Its true. Though out my school experience I have found that some of my teachers (less and less as time moves on) are still resistent to the incorporation of technology into the classroom. Time and time again, technology would be upgraded in the class by the district and the teahcers would have to get used to an entirely new system all over again. It usually wasnt that the teachers were nessecsarily against techology but the felt unprepared to use it. They would try to use it the same way they always had but when it failed they would get frustrated due the to lag in the scheduled work and would just move on. SO i would pose that its not that teachers feel that the technology detracts from the classroom experience persay, but more so that they are illequipt to employ it and are to busy to sit down and figure it out on their own. They end up just relying on old methods that have proven themselves reliable over the years.

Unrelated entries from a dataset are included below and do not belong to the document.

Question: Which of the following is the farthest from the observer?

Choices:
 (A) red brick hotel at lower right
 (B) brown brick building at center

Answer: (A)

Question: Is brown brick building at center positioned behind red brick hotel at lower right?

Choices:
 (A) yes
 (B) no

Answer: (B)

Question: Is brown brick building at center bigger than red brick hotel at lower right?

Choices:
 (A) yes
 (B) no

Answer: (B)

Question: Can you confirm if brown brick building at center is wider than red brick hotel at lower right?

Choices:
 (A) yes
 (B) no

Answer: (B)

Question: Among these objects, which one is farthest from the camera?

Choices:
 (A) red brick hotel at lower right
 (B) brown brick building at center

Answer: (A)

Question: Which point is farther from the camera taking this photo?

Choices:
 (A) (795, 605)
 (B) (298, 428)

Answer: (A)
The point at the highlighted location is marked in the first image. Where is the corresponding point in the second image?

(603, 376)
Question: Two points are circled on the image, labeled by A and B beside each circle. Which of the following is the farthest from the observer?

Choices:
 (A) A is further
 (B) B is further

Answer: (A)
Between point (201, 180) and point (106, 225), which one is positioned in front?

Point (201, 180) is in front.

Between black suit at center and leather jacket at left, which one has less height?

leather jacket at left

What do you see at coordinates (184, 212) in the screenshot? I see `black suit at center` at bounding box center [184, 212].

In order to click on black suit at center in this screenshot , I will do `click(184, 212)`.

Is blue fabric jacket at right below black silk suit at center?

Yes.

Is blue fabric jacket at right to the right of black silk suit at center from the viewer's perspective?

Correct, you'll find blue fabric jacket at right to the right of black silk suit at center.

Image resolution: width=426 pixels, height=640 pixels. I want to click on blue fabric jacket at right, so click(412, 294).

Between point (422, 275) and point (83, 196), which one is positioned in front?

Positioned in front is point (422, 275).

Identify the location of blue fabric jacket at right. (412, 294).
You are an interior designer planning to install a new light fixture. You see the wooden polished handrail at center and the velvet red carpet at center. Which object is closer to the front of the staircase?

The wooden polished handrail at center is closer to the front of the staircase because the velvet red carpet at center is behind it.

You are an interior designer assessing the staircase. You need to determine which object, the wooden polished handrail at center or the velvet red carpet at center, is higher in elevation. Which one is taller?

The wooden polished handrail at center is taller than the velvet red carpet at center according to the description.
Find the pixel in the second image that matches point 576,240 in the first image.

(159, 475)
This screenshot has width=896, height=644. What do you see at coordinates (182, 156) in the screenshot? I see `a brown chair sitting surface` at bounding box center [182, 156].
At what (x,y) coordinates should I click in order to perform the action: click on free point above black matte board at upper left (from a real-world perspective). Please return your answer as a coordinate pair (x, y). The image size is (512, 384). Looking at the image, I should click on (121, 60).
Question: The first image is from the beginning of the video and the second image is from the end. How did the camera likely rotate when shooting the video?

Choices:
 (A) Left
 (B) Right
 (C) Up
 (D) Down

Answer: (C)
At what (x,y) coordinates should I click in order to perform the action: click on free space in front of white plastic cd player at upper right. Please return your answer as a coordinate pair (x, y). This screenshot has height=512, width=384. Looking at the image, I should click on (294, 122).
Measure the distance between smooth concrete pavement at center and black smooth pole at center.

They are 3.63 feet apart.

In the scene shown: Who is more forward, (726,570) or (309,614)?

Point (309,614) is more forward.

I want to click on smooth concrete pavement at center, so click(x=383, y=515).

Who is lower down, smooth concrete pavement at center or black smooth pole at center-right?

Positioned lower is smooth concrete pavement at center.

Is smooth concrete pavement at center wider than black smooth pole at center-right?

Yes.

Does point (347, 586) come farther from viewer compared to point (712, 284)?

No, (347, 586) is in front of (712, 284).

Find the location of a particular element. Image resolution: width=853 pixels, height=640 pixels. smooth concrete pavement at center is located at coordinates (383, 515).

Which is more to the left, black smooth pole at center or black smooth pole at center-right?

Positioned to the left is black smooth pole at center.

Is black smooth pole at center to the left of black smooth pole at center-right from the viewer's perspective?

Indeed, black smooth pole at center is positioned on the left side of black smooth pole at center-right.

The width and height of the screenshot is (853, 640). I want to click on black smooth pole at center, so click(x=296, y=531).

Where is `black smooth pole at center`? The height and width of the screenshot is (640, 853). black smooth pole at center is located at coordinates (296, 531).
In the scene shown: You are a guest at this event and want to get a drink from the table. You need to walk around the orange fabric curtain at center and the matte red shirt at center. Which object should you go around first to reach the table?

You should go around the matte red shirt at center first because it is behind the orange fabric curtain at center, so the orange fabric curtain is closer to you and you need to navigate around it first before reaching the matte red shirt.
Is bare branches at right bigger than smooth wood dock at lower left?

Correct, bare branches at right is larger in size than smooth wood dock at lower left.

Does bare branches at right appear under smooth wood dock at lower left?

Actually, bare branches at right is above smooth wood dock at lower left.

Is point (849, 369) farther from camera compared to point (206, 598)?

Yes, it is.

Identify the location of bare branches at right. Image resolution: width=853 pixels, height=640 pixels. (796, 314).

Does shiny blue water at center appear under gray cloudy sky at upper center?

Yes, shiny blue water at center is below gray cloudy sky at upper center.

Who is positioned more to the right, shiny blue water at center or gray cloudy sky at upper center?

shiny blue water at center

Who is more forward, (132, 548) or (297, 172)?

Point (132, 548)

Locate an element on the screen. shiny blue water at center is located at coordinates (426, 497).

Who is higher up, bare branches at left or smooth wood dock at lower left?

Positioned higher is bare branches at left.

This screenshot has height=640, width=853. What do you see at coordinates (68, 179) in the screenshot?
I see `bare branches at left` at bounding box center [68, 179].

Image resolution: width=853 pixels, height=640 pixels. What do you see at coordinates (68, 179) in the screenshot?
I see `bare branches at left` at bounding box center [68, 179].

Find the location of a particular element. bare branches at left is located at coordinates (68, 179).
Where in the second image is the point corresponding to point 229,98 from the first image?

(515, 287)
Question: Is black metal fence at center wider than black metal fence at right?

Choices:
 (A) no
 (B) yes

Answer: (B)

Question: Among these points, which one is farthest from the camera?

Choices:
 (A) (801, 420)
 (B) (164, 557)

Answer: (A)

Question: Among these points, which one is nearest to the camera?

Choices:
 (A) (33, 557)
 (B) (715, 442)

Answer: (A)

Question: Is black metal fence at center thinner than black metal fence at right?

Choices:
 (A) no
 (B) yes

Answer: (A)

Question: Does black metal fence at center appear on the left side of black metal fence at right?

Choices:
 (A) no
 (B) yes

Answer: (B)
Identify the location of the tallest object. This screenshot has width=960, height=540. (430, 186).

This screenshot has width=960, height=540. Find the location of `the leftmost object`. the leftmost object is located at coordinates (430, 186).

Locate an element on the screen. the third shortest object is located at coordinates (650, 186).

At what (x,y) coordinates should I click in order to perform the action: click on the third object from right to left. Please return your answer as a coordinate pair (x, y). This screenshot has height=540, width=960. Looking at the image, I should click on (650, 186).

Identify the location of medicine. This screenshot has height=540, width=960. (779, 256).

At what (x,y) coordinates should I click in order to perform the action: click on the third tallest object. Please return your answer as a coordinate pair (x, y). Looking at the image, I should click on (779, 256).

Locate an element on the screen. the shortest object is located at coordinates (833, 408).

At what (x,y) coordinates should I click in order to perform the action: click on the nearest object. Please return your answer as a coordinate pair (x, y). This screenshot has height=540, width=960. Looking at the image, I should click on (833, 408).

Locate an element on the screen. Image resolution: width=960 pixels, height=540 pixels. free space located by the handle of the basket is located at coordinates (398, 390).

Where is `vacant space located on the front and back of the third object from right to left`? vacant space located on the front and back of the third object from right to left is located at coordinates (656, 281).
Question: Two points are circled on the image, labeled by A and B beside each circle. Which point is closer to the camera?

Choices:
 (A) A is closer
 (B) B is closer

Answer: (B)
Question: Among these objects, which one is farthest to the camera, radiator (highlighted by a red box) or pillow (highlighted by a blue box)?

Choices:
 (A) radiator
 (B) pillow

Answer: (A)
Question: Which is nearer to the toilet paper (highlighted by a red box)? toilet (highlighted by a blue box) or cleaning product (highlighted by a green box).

This isnt a bad thing, but it does limit the advancements of teaching techniques and may give the students a negative outlook on the class or teacher.

Anonymous said...

It's interesting to here the difference between kids, teachers, and administrators on these different technologies. As a future teacher, I am excited to see what the future holds for ed. tech!

caron said...

I feel like all of these uses of technology in education can be very beneficial. I can agree with all of the votes and percentages. There really is a lot of good out of all these types of technology but I feel like that technology should not take over completely. The interaction between students and teachers cannot be replaced with any type of technology. This correlation needs to stay in tacked with students and teachers.

Lauren205 said...

I agree that these statistics show a disparity between groups. As an education studentm I understand that video and audio are great ways to get students interested and involved in learning. However, I feel that students revere video a little too much. That's fine, since videos are a great learning tool, but they have to be used differently. Having students make their own videos for projects or having them make podcasts are great ways to integrate technology into the classroom, but this isn't being done as much. Many teachers use video as a way to "shut students up" or avoid lecturing. Videos can be more interesting than lecturing, but too many teachers put a video in, have a seat, kick back and relax when they could have a more engaging teaching technique.

Jessica Radecki said...

As a prospective teacher I can see where some might fear that technology could take over jobs...but that is only true if teachers allow themselves to get lost in it. If we stay up on the latest ways to integrate technology into our classrooms than we will be the ones passing the knowledge down to our students. We just have to be ahead of the game and know more than the next guy. That is why I feel it is important for teachers to become involved in technology seminars and read up on the latest technology journals. Just as our students prior knowledge of technology is always changing, so should ours. We mustn't let this "technology push" scare us out of a wonderful opportunity to teach to the best of our ability.

Bruce said...

Technology in the schools has its place. I still believe that there is too much emphasis on technology. If the child does not have a good handle on Reading, Writing, Math and the English language, having a strong knowledge on how to text (the short-hand can interfere with learning proper grammar) and other technologies leads our children down a path "why do I need to learn that".

Alecia Berman-Dry said...

Bruce, your point is well taken, and any technology educator worth his or her salt would agree that the emphasis should always be on the content rather than the tool. For instance, at our school there is never a time that we teach a technology skill in a vacuum. If we're teaching students how to use a spreadsheet, it is because it makes calculating probability easier--just as our current fourth graders are doing right now. The students are practicing the three R's, using a tool that makes their learning more effective.